I can still feel the heat of that first summer. It shimmers along the pavement and parches my throat. As soon as I leave the appartment, I am exhausted. I have never known the weight of a Middle Eastern summer. I could not have imagined how desperately I would search for a patch of shade, how relentless the noonday sun could be.

We are new immigrants, in our second month of marriage, living in Petach Tikva. Customs is on strike and our lift, with all of our belongings, sits at the port in Haifa. We are renting an apartment without furniture and without appliances. Everything is on the lift. We don't know each other well enough to gauge how to react. We sleep on the floor. We eat a lot of falafel, and buy fans to blow the stifling air around our empty apartment.

One day, I stop at a pet store at the bus station.

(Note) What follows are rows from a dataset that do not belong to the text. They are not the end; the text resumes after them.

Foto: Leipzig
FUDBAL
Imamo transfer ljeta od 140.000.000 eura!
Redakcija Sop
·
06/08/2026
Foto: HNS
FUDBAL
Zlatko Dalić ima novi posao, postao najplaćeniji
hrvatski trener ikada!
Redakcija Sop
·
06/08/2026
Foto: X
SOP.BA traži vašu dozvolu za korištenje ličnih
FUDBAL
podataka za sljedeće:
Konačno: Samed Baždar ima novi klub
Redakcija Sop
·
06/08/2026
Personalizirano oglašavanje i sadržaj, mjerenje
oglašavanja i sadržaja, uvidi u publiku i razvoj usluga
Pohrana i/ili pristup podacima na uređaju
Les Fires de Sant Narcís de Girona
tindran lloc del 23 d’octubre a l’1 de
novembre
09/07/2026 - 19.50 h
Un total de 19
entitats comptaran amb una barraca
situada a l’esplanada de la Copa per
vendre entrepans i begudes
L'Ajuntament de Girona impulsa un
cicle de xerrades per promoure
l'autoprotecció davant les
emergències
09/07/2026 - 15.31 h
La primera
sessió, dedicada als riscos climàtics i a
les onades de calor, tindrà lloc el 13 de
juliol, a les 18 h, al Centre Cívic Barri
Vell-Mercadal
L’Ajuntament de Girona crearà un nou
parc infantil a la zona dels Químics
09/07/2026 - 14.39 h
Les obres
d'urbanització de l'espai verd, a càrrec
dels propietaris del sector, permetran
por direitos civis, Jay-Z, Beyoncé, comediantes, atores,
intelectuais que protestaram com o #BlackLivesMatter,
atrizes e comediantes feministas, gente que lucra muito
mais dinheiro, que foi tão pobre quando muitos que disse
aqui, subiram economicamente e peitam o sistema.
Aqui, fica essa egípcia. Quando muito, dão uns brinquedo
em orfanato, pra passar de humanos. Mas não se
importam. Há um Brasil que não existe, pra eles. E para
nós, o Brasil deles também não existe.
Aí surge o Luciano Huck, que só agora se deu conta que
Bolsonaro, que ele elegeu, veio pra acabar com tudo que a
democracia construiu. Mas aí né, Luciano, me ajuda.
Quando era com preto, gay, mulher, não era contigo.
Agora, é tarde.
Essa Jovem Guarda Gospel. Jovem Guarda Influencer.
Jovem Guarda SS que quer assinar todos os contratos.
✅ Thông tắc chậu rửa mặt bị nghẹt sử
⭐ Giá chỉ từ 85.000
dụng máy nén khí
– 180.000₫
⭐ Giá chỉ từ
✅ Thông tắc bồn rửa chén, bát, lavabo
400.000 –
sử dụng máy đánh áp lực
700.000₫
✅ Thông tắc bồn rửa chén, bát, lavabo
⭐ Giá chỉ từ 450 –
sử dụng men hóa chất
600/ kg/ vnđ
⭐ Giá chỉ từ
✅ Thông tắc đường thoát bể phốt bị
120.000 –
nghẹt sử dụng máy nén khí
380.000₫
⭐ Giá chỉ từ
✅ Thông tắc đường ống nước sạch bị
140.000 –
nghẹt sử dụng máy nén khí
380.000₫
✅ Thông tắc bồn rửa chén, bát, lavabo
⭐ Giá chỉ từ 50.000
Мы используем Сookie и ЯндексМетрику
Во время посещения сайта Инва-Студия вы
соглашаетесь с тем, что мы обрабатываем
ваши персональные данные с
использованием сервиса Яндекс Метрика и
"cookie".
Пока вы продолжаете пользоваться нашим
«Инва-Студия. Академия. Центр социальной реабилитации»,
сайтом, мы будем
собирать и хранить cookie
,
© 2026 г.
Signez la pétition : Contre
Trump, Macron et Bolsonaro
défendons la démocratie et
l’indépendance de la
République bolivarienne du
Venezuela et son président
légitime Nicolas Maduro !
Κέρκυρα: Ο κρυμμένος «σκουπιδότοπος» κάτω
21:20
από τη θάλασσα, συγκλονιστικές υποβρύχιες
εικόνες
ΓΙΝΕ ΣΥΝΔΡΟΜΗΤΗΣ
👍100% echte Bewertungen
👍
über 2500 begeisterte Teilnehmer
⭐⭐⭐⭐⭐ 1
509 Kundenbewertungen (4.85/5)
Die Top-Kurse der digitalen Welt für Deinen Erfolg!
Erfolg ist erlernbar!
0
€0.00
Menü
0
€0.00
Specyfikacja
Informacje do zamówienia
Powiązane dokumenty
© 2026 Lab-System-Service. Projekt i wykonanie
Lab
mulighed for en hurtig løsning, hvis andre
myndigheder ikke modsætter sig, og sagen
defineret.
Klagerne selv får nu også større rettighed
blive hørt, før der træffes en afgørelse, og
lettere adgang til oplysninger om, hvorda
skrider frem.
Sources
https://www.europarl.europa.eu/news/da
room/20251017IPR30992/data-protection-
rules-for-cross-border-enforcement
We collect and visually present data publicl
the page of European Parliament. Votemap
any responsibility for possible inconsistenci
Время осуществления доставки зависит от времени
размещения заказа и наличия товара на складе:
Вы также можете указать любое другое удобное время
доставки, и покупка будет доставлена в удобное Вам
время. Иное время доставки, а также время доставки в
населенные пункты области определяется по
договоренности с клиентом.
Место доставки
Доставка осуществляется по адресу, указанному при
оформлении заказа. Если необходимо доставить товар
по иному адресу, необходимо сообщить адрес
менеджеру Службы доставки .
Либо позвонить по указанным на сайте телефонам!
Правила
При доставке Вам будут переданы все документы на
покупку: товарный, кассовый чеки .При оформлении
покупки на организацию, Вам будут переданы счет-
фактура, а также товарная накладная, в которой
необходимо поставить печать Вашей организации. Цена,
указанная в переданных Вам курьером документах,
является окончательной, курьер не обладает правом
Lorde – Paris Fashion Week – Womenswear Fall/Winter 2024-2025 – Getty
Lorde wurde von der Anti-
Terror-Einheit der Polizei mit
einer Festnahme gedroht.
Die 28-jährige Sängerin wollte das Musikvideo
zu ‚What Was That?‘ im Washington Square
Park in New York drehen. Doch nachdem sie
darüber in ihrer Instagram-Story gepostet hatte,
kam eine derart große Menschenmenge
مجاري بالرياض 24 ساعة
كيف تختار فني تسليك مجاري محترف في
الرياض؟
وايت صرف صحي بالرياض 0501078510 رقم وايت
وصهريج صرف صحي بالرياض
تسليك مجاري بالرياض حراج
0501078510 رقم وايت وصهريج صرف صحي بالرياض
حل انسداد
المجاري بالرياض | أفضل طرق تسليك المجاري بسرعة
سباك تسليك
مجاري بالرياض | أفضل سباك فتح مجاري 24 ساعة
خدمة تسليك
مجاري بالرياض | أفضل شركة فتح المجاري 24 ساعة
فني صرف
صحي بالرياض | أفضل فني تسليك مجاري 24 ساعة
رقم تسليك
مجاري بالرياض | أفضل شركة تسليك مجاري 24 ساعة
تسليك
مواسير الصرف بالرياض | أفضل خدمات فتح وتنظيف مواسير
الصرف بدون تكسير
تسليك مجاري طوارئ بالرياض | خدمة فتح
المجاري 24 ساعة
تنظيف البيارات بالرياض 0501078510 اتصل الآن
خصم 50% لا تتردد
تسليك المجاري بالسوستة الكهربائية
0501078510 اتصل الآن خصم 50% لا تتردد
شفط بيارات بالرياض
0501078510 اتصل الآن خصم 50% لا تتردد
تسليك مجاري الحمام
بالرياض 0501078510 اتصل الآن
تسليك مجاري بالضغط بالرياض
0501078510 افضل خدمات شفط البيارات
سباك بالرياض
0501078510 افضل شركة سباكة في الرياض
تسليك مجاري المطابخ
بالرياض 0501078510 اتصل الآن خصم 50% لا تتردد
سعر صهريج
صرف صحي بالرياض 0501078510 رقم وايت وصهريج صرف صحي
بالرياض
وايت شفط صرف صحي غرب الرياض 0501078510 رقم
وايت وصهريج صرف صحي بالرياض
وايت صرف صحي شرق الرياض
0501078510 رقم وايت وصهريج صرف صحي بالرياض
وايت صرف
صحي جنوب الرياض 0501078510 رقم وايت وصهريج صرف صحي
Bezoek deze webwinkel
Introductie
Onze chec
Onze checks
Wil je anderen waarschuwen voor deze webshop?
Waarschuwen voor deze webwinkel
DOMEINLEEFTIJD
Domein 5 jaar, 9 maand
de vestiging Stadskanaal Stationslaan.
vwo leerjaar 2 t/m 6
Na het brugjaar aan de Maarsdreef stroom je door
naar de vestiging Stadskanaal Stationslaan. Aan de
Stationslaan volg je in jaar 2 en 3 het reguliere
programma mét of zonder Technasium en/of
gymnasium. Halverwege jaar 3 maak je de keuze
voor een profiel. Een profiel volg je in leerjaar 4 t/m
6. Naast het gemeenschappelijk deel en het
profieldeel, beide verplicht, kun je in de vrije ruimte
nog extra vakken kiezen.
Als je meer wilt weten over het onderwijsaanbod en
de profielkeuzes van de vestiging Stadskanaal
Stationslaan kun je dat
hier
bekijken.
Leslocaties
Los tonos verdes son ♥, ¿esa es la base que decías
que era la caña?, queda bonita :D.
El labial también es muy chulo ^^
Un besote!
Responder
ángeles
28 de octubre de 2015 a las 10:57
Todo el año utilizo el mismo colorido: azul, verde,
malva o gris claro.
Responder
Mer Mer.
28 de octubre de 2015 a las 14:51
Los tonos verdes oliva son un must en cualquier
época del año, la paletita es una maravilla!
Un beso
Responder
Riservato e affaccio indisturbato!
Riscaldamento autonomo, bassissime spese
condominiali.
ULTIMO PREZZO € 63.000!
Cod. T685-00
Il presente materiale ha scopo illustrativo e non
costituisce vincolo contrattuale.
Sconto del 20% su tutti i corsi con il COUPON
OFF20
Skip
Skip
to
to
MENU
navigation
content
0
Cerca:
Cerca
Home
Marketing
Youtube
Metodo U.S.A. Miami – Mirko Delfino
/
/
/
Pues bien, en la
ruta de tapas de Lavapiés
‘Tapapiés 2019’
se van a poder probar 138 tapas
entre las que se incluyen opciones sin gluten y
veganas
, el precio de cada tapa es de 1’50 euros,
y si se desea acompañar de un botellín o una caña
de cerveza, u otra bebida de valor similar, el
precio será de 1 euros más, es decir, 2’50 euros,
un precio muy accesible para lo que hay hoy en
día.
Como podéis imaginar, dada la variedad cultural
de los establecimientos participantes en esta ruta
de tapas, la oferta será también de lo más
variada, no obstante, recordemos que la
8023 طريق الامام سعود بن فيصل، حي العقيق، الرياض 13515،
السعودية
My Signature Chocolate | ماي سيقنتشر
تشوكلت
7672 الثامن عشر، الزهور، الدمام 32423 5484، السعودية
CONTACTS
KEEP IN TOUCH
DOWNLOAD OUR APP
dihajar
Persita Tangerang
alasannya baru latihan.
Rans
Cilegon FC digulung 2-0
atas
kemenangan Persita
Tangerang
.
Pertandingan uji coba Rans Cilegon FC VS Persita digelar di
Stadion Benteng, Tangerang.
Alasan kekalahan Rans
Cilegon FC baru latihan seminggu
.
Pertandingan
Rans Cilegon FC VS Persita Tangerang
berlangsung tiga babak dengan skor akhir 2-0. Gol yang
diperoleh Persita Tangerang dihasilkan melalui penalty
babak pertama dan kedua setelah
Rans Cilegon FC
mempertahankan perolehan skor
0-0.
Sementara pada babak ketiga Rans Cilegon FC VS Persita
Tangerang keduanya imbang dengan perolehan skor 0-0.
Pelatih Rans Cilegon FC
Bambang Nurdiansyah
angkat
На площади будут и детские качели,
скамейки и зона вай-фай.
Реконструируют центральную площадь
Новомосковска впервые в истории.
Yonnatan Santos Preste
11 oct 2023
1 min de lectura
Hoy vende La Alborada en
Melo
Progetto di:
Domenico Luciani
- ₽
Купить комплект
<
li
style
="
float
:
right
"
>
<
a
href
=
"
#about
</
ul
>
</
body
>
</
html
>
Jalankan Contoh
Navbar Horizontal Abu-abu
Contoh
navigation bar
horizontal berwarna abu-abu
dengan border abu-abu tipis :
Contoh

I decide to buy a tiny yellow chick. That night we watch the chick run happily across our living room floor. As he runs back and forth between us, I realize that the heat is getting to us. We are losing it. It's been over a month since we arrived. Hesitantly, I look up at my husband.

"I think it's time to buy a couch."

The next morning I meet my husband after minyon. We walk along the unfamiliar streets, looking for a furniture store. Finally we find one and we approach the salesman sitting behind the tiny, wooden desk. "We would like to see your couch selection," my husband begins. But the man isn't listening to him. Instead, he is staring intently at the tefillin bag in my husband's arms.

"Are those tefillin?" he asks. Dumbfounded, my husband nods.

"My grandfather used to put on those," he says wistfully. He looks away in embarrassment and then turns back to us.

"Can you show me how to put them on? I've always wanted to try."

My husband nods. The salesman pulls a piece of fabric from the table and places it on his head. My husband shows him how to put on the tefillin. Then the man asks for a siddur. We sit down in astonishment as customers come and go. With the stray piece of fabric on his head, the man davens, line by line. Afterwards, he hands the tefillin back with tears in his eyes.

As we walk home, still couchless, the heat seems to dissipate. And I know that this long, hot summer will end. I know that eventually, we will have our furniture, build our home. But I ponder this.

Is it possible that Hashem has brought us all the way across the world into this steaming, hot summer, so that a furniture salesman in Petach Tikva could put on tefillin?

We walk in silence, feeling the burden of the unasked question lifting with each step along the way. What are we doing here? And now we know. We are coming home, taking our places among our people in our Land.

The unbearable heat becomes bearable. The empty apartment seems suddenly full. It is an achingly beautiful summer.